Frank Brangwyn

Frank Brangwyn
Frank Brangwyn

Frank Brangwyn

English painter and graphic artist, 1867–1956
BiographyFrank Brangwyn, the son of a Welsh architect, was born in Bruges, Belgium. His father, a follower of Pugin, had worked for G. E. Street before moving to Bruges, where he carried out a number of mural paintings, frescoes, and mosaics, as well as designing several important buildings. The family returned to London in 1875. At this time he met Arthur Heygate Mackmurdo and through him, William Morris, who employed him (1882-1884) as a glazier. Brangwyn also began painting. He had his first one-man show, at the Royal Arcade Gallery in Bond Street, London. He also began to do illustrations for The Graphic and The Idler. In 1895 Siegfried Bing commissioned Brangwyn to decorate the façade of his new art gallery, Maison de l'Art Nouveau, in Paris. He was invited to become a guest member of the Vienna Secession and participated in their first exhibition in 1898. During this period Brangwyn illustrated several books including Collingwood (1891), The Captured Cruiser (1893), The Wreck of the Golden Fleece (1893), Tales of Our Coast (1896), The History of Don Quixote (1898) and A Spiced Yarn (1899). In 1901 Brangwyn was commissioned to produce murals for the Great Hall of the Worshipful Company of Skinners. This was followed by a mosaic for the apse of St Aidan's Church in Leeds, and a mural for the British Rooms at the Venice Biennale. During the First World War Brangwyn produced over 80 poster designs that encouraged men to join the armed forces and to warn about the dangers of Zeppelins to the home population and the need to buy war bonds.
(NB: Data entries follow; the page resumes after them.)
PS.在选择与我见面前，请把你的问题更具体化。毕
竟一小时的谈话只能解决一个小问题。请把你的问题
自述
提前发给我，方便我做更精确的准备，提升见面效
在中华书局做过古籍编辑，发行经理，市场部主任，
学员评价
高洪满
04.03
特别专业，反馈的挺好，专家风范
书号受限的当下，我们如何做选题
In 1926 Lord Iveagh commissioned Brangwyn to produce a series of large murals to cover the north and south walls of the royal gallery in the House of Lords. The designs in radiant colors depicted the dominions and colonies which had fought for the British during the war. The designs were rejected by the Royal Fine Arts Commission (The murals can now be seen at Brangwyn Hall in Swansea).
By the 1930s Brangwyn's art went out of fashion and he retired to his home at The Jointure in Ditchling. Brangwyn was knighted in 1941.